The four new additions to CySEC’s CIF list are as follows:
Admiralex Ltd (CIF License No. 201/13). Admiralex is now regulated by the U.K’s FCA and Cyprus’s CySEC.
AVFX Trading Ltd (CIF License No. 204/13)
FXGlobe Ltd (CIF License No. 205/13). This company is registered in New Zealand as a provider of financial services but was not regulated anywhere else before receiving CySEC approval.
Prodigit Investments Ltd (CIF License no. 200/13)
CySEC has already been in the news this part few months with announcements of fines having been levied against firms that have infringed on their regulatory commitments (specifically TDOptions, Trading Point, and LQD Markets). These newly regulated firms are likely to be the first in a flurry since it was made clear by CySEC chairwoman Demetra Kalogirou at the recent iFXEXPO in Limassol that there are a total number of 36 pending applications awaiting an official ruling by CySEC officials.
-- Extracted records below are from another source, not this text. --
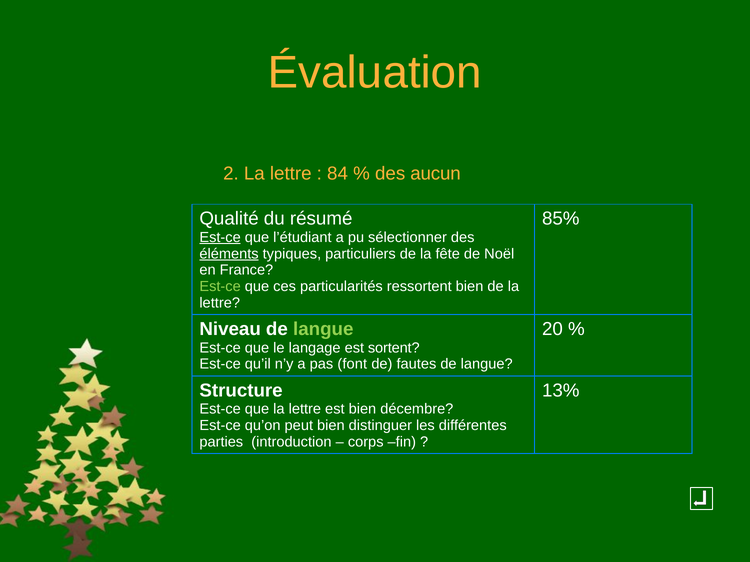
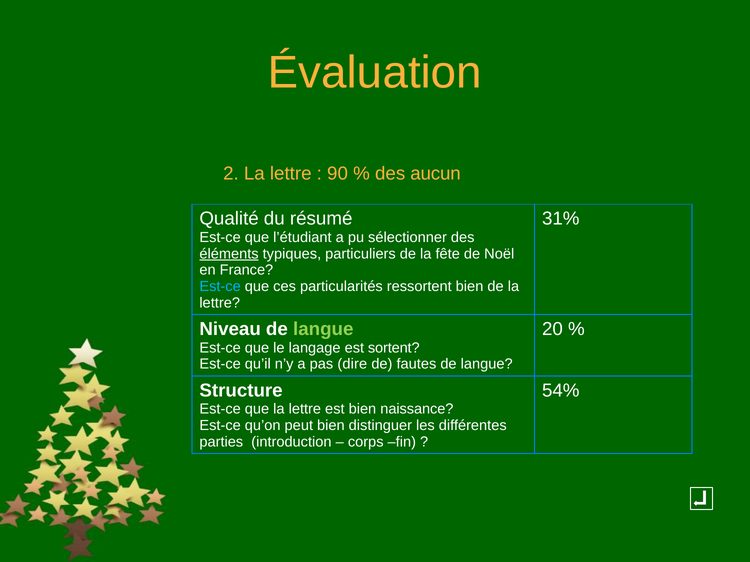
84: 84 -> 90
85%: 85% -> 31%
Est-ce at (220, 238) underline: present -> none
Est-ce at (220, 287) colour: light green -> light blue
font: font -> dire
13%: 13% -> 54%
décembre: décembre -> naissance
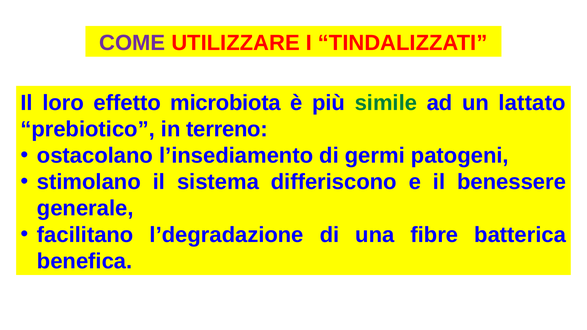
Dr. Stelios Platis had the following to say regarding Cyprus’s position as a regulatory hub: “Whereas in other jurisdictions, FX brokers have to work around burdensome and restrictive rules on leverage, excessive capitalisation or expensive operating requirements, which restrict growth and consume valuable human and monetary resources, Cyprus’s FX brokers enjoy a stable and reasonable regulatory regime coupled with low operating costs.”
Indeed with so many companies stepping over each other to gain regulation in Cyprus, which is seen as a much cheaper and easier destination to gain regulation it seems that every cloud has a silver lining. Cyprus’s regulatory framework is proving to be a boon for the island that was only just saw its banking industry decimated in the wake of the Troika bailout this March.